Egyptian Minister of Finance Mohammad Maeet has reviewed efforts made by the Ministry’s Accounts Sector and Financial Directorates to implement Prime Minister’s directives to boost and maximize revenues.
The objective is to rationalize public spending of all public economic bodies in light of the current global economic crises and consequences.
“Pressure on the budgets of various countries, including Egypt, has stepped up efforts to maximize the benefit of automated financial systems in strengthening the governance of the revenue and expenditure system in a bid to enable us to have a more flexible management of the state’s public finances,” Maeet said, pointing to the need to estimate the sound financial position in the wake of exceptional circumstances facing the global economy.
Minister Maeet has said automated financial systems provide real-time information about public revenues and expenses, “enabling us to arrange priorities accurately”, as he put it, with full commitment to managing the basic needs of citizens.
He pointed out to expanding the umbrella of social protection to the segments most affected by the inflationary wave, and maintaining the path of financial discipline via reducing the budget deficit and the debt-to-GDP ratio in the medium term.
He said the government achieved a two percent primary surplus, pointing out that spending rationalization does not apply to the Ministry of Health, its affiliated entities, i.e. university hospitals, or other authorities managing food supplies, petroleum products, gas and their derivatives.

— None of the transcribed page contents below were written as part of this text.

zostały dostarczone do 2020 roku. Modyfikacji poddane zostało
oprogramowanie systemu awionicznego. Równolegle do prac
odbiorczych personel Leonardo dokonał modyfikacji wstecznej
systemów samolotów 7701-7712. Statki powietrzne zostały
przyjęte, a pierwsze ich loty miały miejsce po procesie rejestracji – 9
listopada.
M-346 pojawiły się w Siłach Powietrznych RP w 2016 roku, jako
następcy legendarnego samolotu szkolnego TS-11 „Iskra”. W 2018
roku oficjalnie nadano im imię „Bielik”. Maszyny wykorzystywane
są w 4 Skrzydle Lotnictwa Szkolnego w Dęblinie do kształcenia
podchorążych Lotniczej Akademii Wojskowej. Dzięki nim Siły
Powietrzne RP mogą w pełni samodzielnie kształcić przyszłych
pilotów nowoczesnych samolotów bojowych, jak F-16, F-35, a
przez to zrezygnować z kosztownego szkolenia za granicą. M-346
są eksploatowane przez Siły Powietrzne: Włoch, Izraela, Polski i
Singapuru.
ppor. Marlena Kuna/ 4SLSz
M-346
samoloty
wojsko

Maeet has reiterated the importance of continuing efforts to raise the efficiency of public spending to achieve development and economic goals, prioritizing investment projects in a way that contributes to achieving optimal exploitation of the state’s resources.
He called for preparing economic feasibility studies for these projects with a specific timetable to maximize returns and increase the state’s general revenues.
Moreover, he reiterated giving priority in government contracts to Egyptian products, even if their price exceeds their foreign counterparts within the limits of 15 per cent, in line with the state’s efforts aimed at increasing local production and localizing the industry.